I’ve not yet discovered exactly why, but it seems a comma in the range causes the configuration command sent to fail.
- first remove all VLAN’s from a possible previously defined vlan group.
As not all Cisco switches accept a 1-4095 range, we need to try two versions
of the ‘no’ command.
- Speaking of the number range syntax (e.g. 1,2,5-8), to validate the
show vlan group output, we need to converts the list of ID’s into
a number range. I searched the interwebs for a suitable filter, didn’t find
anything, wrote my own Ansible filter, then for something unrelated
browsed through the sources of
Ansible network engine
and discovered they include a vlan range filter called
vlan_compress
. Turns out I tried out various queries, but apparently neither me nor Google thought of the term compress. Although the network engine github page states they like you to use the engine as a foundation for building your own role, and you might have done, it’s not a problem to specify the core network engine as a role to be able to use vlan_compress().
And finally, how to use the playbook
- Compliance check or dry-run, discover which switches need changes
vlan group named vlan_group_name should contain a list of IDs for VLANs actually configured on interfaces whose name matches regular expression search_vlan_pattern :
case insensitive names optionally starting with one or two letters, followed by one or more digits, followed by zero or more letters, a dash, the string ‘voip’, again a dash and one or more digits.
(i.e. b22a-voip-555 or 22-VoIP-555 or b22-VOIP-555)ansible-playbook vlan_group.yaml --check -v \ -e "search_vlan_pattern='(?i)^([a-z]{1,2})?\d+\w*-voip-\d+'" \ -e "vlan_group_name='DATA'"
- After possibly having filtered out only the switches that need changes, and
having added these to the inventory as a new group, apply changes to switches
in the inventory group change_these :
ansible-playbook vlan_group.yaml -e "which_hosts='change_these'" \ -e "search_vlan_pattern='(?i)^([a-z]{1,2})?\d+\w*-voip-\d+'" \ -e "vlan_group_name='DATA'"

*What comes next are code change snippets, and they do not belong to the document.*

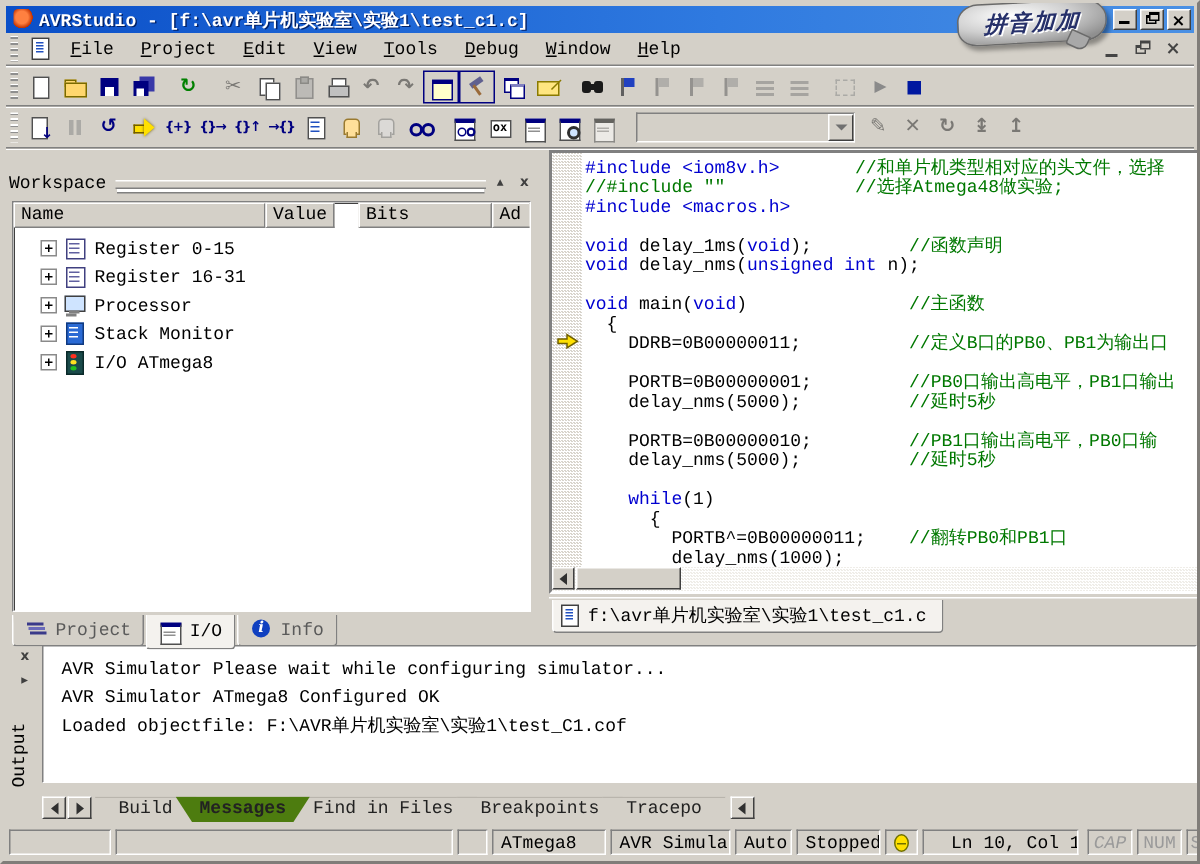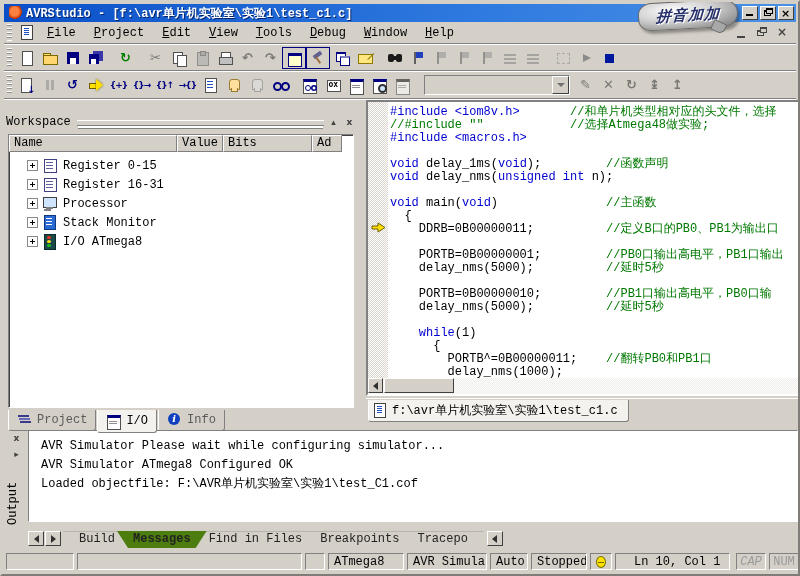--- a/index.html
+++ b/index.html
@@ -452,7 +452,7 @@
       <div id="ws-cols">
           <span class="ws-col" style="width: 168px;">Name</span>
           <span class="ws-col" style="width: 46px;">Value</span>
-          <span class="ws-col" style="width: 89px;">Bits</span>
+          <span class="ws-col" style="width: 89px; margin-left: 16px;">Bits</span>
           <span class="ws-col" style="width: 30px;">Ad</span>
         </div>
       <div id="ws-tree">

If the list of switches to fix is small, it’s fine to use
--limit
of course. - If you don’t want to match a VLAN name, but want to configure a vlan group
with a fixed VLAN ID everywhere, and if you don’t care if switches might not
(yet) have ports in said VLAN :
ansible-playbook vlan_group.yaml \ -e "force_vlan_id=705" \ -e "vlan_group_name='VG_705'" \ -e "only_vlans_with_configured_ports=false"
Bonus round
As an added bonus here’s a bash script to clean up the Ansible playbook output.
The script assumes you’re using the yaml stdout callback. Either specify this in your ansible.cfg
:
[defaults]
stdout_callback = yaml
bin_ansible_callbacks = True
or use the environment variables:
export ANSIBLE_STDOUT_CALLBACK=yaml
export ANSIBLE_BIN_ANSIBLE_CALLBACKS=1
If you | tee vlan_group_check.log
your ansible-playbook output or use
ANSIBLE_LOG_PATH
, you can use this script to show the relevant
portions of the output:
#!/bin/bash
for log in *vlan_group_*check*.log; do
echo $log
printf "=%.0s" $(seq 1 ${#log})
echo
awk '/TASK \[Check if VLANs found\]/,/^$/' $log \
| fgrep -A 2 fatal | egrep -o '\[.*\]| No ports in vlans.*' \
| sed ':a; N; $!b a; s/\n\s\{1,\}/ /g'
awk '/TASK \[Show config commands to be executed\]/,/^$/' $log \
| egrep -v '^[[:space:]]*$' \
| awk 'BEGIN { RS="ok:"; FS="\n" } { if (NF > 4) print $0 }'
awk '/TASK \[.*compliance check #1\]/,/^$/' $log \
| fgrep -A 2 fatal | egrep -o '\[.*\]| Missing vlan group.*' \
| sed ':a; N; $!b a; s/\n\s\{1,\}/ /g'
awk '/TASK \[.*compliance check #2\]/,/^$/' $log \
| fgrep -A 4 fatal | egrep -o '\[.*\]|- .*' \
| sed ':a; N; $!b a; s/\n-\s\{1,\}/ /g'
echo
done
Finishing note
Although not quite an issue with this Playbook, parse_cli() might miss some information because essentially we’re screen scraping pretty printed command output. The default line width on most switches is 80. Ansible’s fix to try and expand this on switches that support it will still cause e.g. parse_cli() to miss items if the line length exceeds 512 characters which isn’t all too uncommon if you have e.g. more than 60 interfaces in one vlan. I’ve submitted a fix which the Ansible team merged. If your Ansible version hasn’t merged this from upstream yet, you might want to check this out.